Another way of handling out-of-memory conditions is to replace parts of the memory allocation machinery itself. When execution encounters a statement such as

T *tp = new T;
it calculates the amount of storage required (say, N) and calls the standard library function operator new(size_t) (with an argument of N). If N bytes are not available, operator new() calls the new handler, an unnamed function that by default throws an alloc exception. You can either define your own operator new(size_t) to displace the default version, or you replace the default new handler with a function of your own. A typical custom new handler tries to free up some memory and returns, allowing operator new() to try again. If you can't come up with any more memory, then you should either throw an alloc exception or abort the program.

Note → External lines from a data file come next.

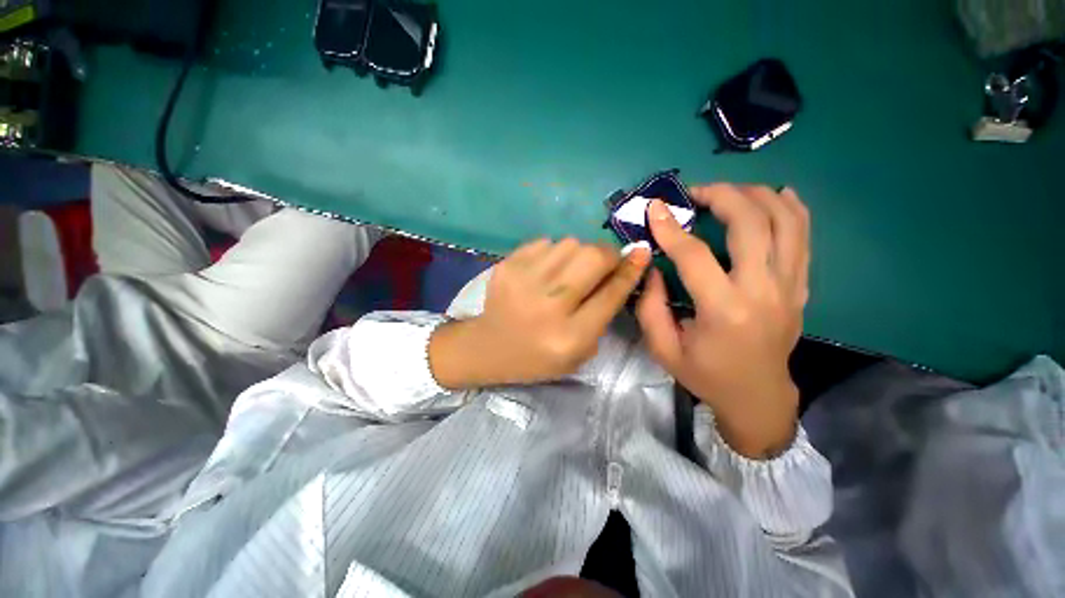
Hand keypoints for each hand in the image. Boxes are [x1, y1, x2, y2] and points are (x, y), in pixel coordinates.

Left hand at [430, 238, 651, 388]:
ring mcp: (524, 281)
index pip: (611, 293)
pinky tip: (547, 269)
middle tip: (606, 261)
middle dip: (608, 254)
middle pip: (593, 258)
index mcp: (570, 336)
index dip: (631, 270)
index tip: (641, 253)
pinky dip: (554, 252)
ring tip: (572, 269)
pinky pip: (545, 242)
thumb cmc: (539, 356)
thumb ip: (603, 314)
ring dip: (580, 253)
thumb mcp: (580, 351)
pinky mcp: (507, 265)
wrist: (489, 346)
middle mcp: (549, 305)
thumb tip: (622, 270)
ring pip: (570, 243)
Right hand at [636, 185, 809, 458]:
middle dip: (721, 196)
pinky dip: (792, 208)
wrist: (757, 396)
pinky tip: (777, 194)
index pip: (695, 255)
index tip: (655, 208)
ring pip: (785, 222)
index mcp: (723, 311)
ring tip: (728, 191)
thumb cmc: (705, 374)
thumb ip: (649, 306)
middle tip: (695, 192)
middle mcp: (763, 291)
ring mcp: (789, 287)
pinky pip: (804, 236)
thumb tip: (651, 267)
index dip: (670, 228)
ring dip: (756, 196)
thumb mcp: (662, 348)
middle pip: (751, 224)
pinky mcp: (800, 286)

To install a function, nh(), as a new handler, pass it to the standard library function set_new_handler, which returns a pointer to the currently-installed handler, in case you want to restore it later:

void nh();
void (*old_handler)();

// Install custom new-handler
old_handler = set_new_handler(nh);

...
//do some processing here
...

// Restore the old one
set_new_handler(old_handler);
If you want your program to revert to the traditional behavior, where new returns a null pointer, call:

set_new_handler(0);
[This is not gauranteed by the draft C++ Standard, but is recommended as a "common extension" — pjp]

Exception Specifications

You can enumerate the exceptions that a function will throw with an exception specification:

void f() throw(A,B)
{
   // Whatever
}
This definition states that while f is executing, only exceptions of type A or B will be thrown. Besides being good documentation, this run-time system feature ensures that only the allowable types of exceptions occur. In the event of any other exception, control passes to the standard library function unexpected, which by default terminates the program. The definition of f above is equivalent to:

void f()
{
   try
   {
      // Whatever
   }
   catch(A)
   {
      throw;       // rethrow
   }
   catch(B)
   {
      throw;       // rethrow
   }
   catch(...)
   {
      unexpected();
   }
}
You can provide your own unexpected handler by passing its address to the standard library function set_unexpected. The definition

void f() throw
{
   // Whatever
}
disallows any exceptions while f is executing; that is, it is equivalent to:

void f()
{
   try
   {
      // Whatever
   }
   catch(...)
   {
      unexpected();
   }
}
The challenge posed by exception specifications is that a function such as f may call other functions that throw other exceptions. You must know what exceptions can be thrown by those functions and either include them in the specification for f, or handle them explicitly within f. This situation creates a problems if f calls services whose future versions add new exceptions. If those new exceptions are derived from A or B, you don't have a problem, but that is not likely to happen with commercial libraries. The standards committee is still debating on whether to use exception specifications in the standard library or not.

Afterword

Perhaps the most important thing to say about exceptions is that you should only use them in truly exceptional circumstances. Like setjmp and longjmp, they interrupt your program's normal flow of control. Your code should contain relatively few exception handlers compared to its number of functions. In addition, exceptions have been designed for synchronous events only; don't mix exceptions and asynchronous events, such as signals.